另一方面,透過法務部官網來發佈「自己錯了還怪人」一文,更有透過公家機關的優勢地位來表達其私人意見的「公器私用」的傾向,這種傾向或許可以有兩種解讀,其一是這種公器私用的手段,可能在某個意義上是為了掩飾其所抱持的法匠式的思維態度,其二這或許是呈現出,其實法務部長依然困在其自身的思維態度中,而無法真正的理解為什麼自己成為了社會與立法院批評與質問的對象。
如果真是如此的話,那麼無論是何者,都只讓我們看到了法務部長的思維與正義理念、社會意見間的脫節,從而導致了她未能真正的理解社會與那些立法委員們想問的問題,以及她未能在一個個案件之外看到更深入的議題與反思,例如,在外國犯罪的台灣人被引渡到中國是一個法律案件、法律問題,但這同時也是一種政治問題,是台灣司法主權被打壓,進而是台灣的國家主權被壓迫的問題,但似乎對法務部長來說,她只看到法律案件,卻未能察覺更為嚴重的台灣主權危機。
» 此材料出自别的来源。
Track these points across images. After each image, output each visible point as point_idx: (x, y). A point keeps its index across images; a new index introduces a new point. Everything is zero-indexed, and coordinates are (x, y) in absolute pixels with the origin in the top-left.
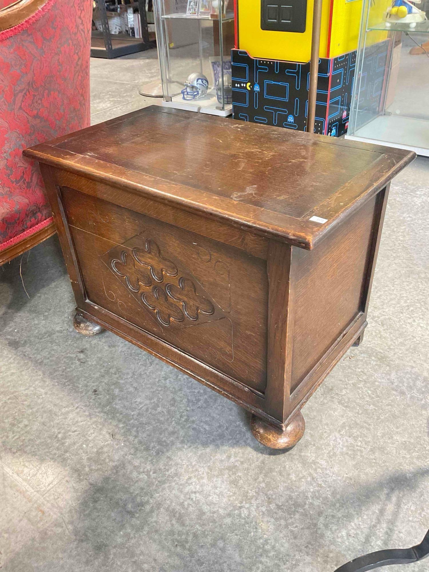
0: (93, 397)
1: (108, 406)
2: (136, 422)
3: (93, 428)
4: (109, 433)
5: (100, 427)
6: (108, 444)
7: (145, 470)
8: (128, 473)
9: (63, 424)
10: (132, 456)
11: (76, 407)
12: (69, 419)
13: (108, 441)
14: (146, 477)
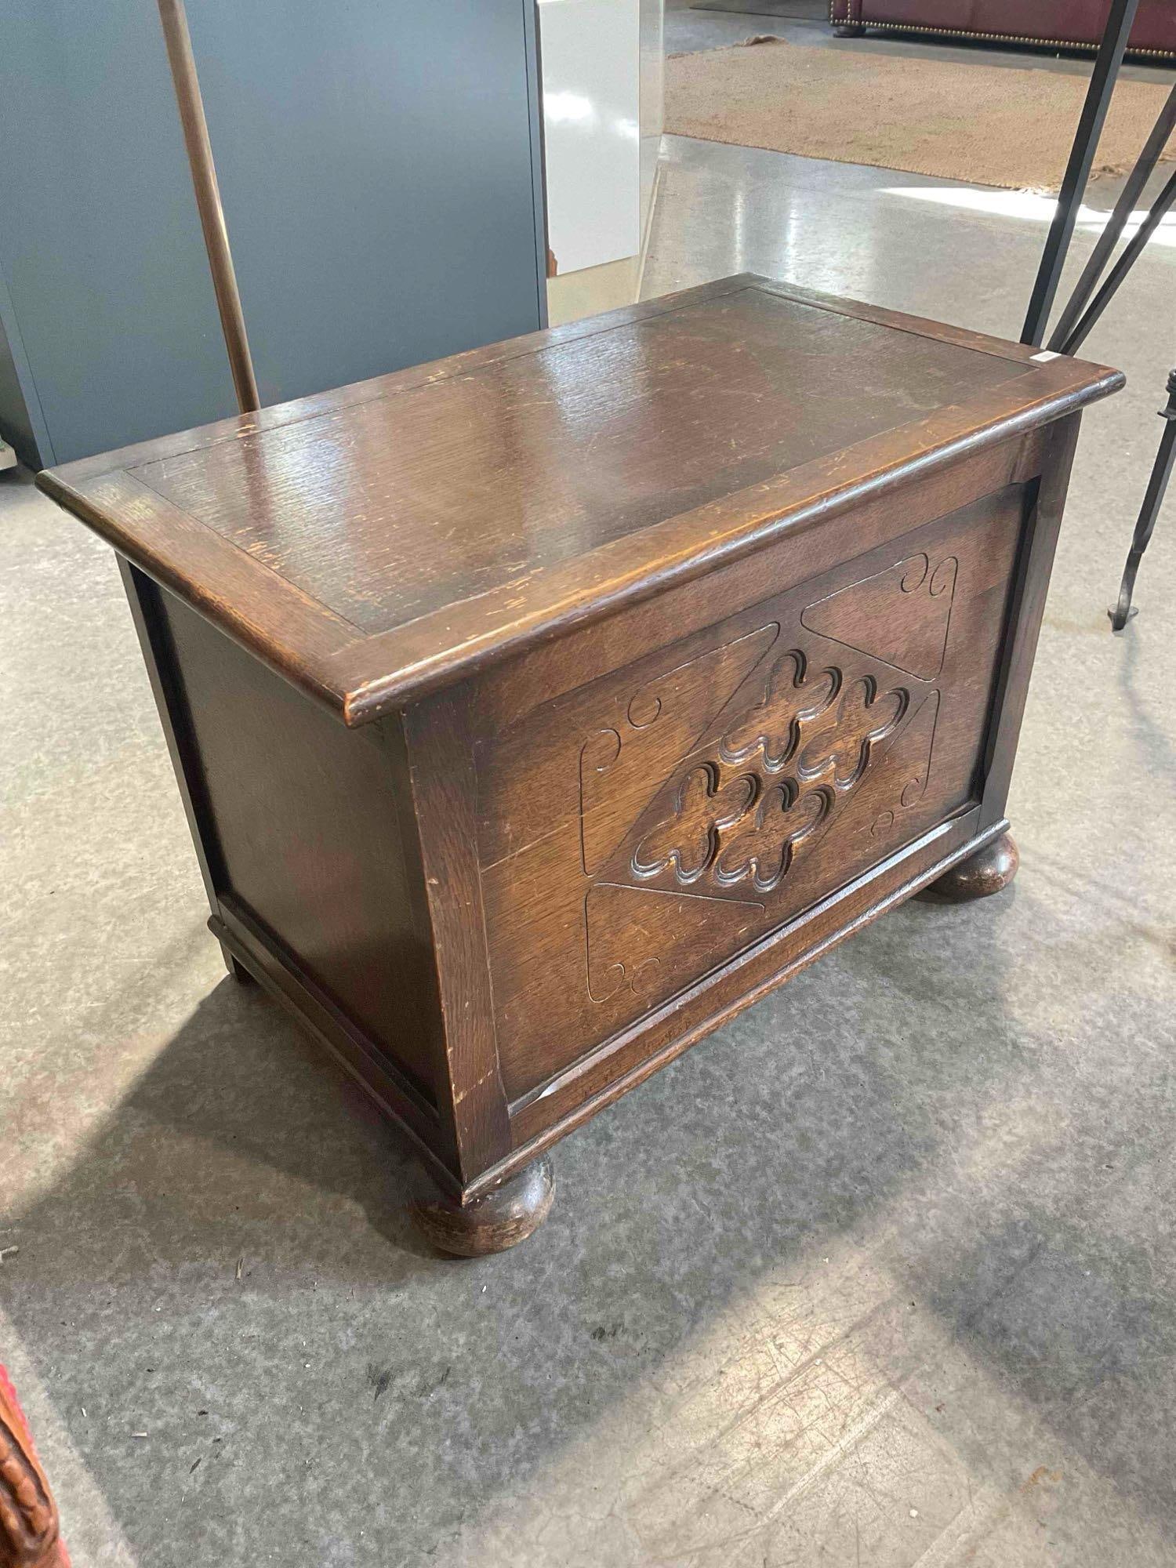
0: (623, 1339)
1: (674, 1298)
2: (750, 1223)
4: (782, 1294)
10: (868, 1238)
14: (933, 1211)
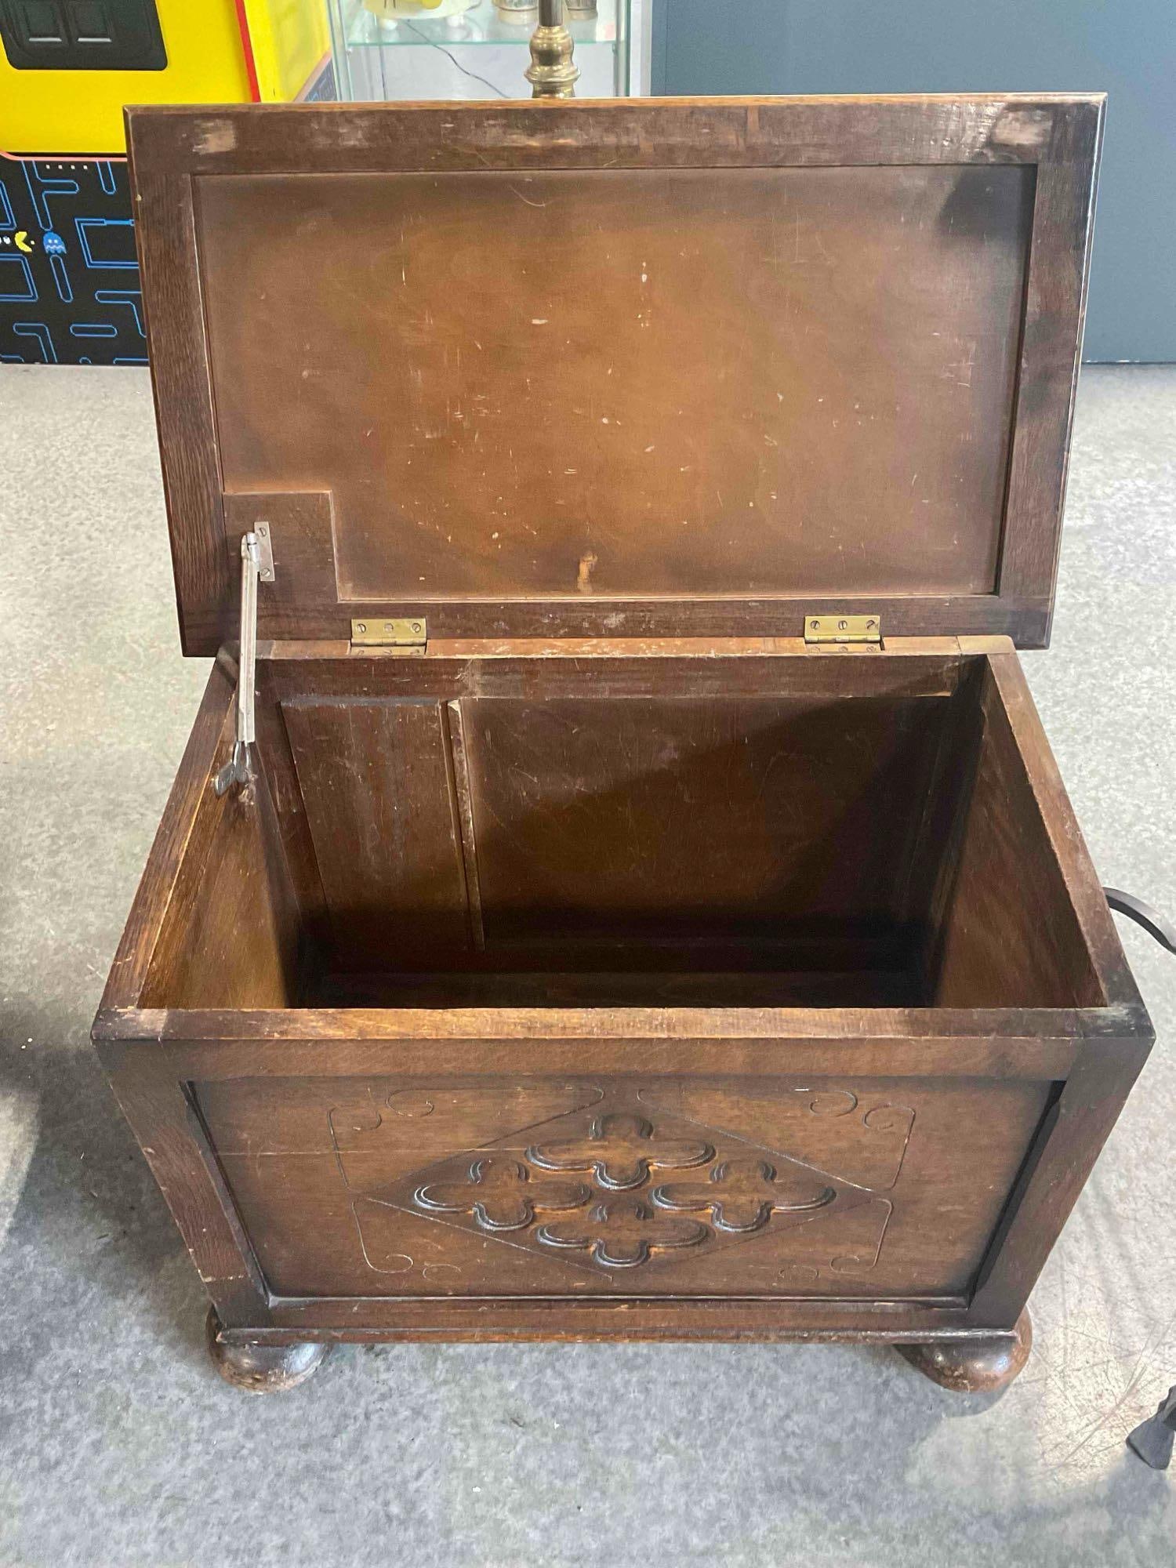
1: (435, 1363)
3: (455, 1436)
4: (503, 1422)
5: (467, 1421)
6: (524, 1448)
7: (655, 1444)
8: (627, 1475)
9: (375, 1478)
10: (601, 1435)
11: (362, 1417)
12: (375, 1455)
13: (517, 1441)
14: (670, 1457)
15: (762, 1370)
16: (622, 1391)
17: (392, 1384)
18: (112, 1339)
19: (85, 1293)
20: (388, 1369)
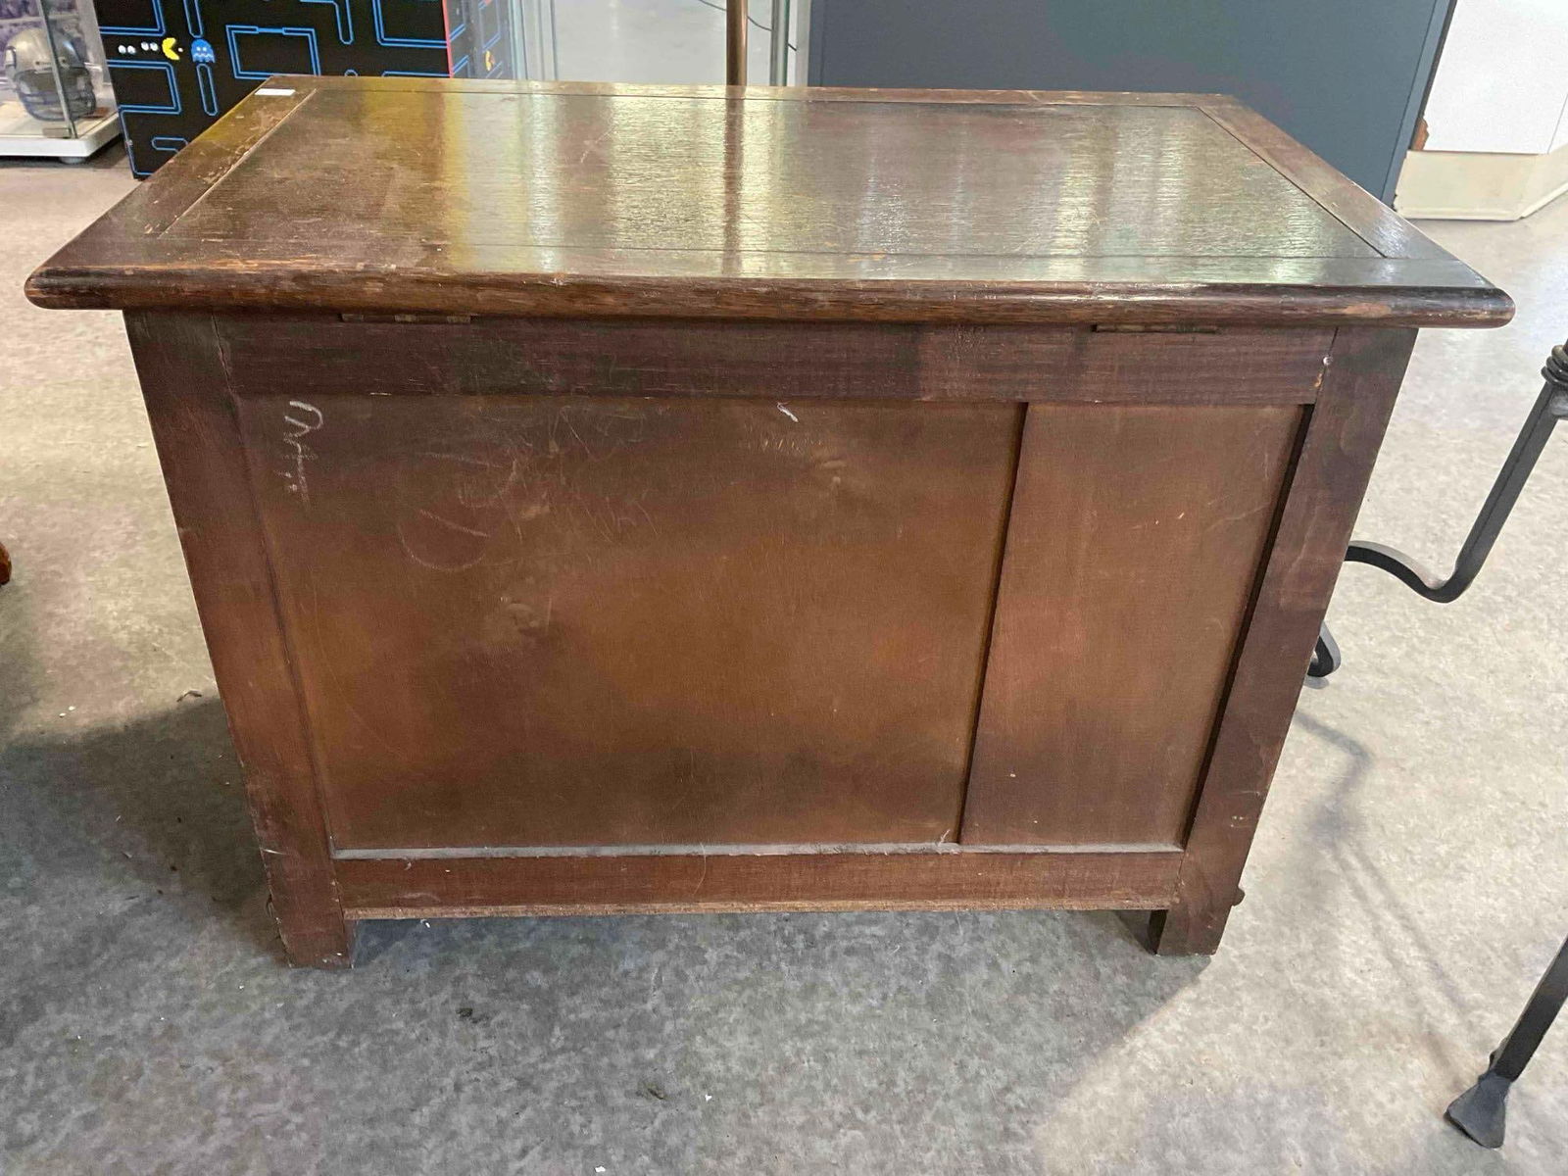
0: (478, 1030)
1: (551, 1029)
2: (682, 1020)
3: (573, 1109)
4: (639, 1094)
5: (591, 1093)
6: (664, 1124)
7: (838, 1118)
8: (801, 1154)
9: (464, 1156)
10: (767, 1108)
11: (450, 1088)
12: (465, 1131)
13: (655, 1115)
14: (857, 1132)
15: (972, 1039)
16: (793, 1060)
17: (493, 1052)
18: (128, 1004)
19: (99, 955)
20: (488, 1037)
筆者嘗試分析法務部長這陣子一連串脫序行為的原因,我們從中看到,這或許是出於兩種原因:
其一只看得到「案件」而看不到「人」的「法匠思維」,這讓法務部長能夠毫無猶豫的說出「然後他就死掉了」,因為對她來說,當事人死亡代表案件終結,再也沒有處理的必要,但這種只看到案件、看不到人的態度,毋寧只讓社會更無法信任法務機關;
其二,從「自己錯了還怪人」的新聞稿中,我們看到法務部長有透過公家機關的優勢地位,來表達其私人意見的「公器私用」的傾向,這可能在某個意義上,是為了掩飾其所抱持的法匠式的思維態度,抑或是,因為法務部長可能仍然困在其自身的思維態度中,而無法真正的理解為什麼自己成為了社會與立法院批評與質問的對象。
這讓我們看到,法務部長的思維態度與正義理念、社會意見間的脫節,這導致了她未能真正的理解社會與那些立法委員們想問的問題,以及她未能在一個個案件之外看到更深入的議題與反思,從而產生了這陣子一連串的脫序行為,也使得我們真正要面對的台灣主權危機被國家所忽略,被簡化成了一群該受罰犯罪者案件,而無法真正的回答、解決問題。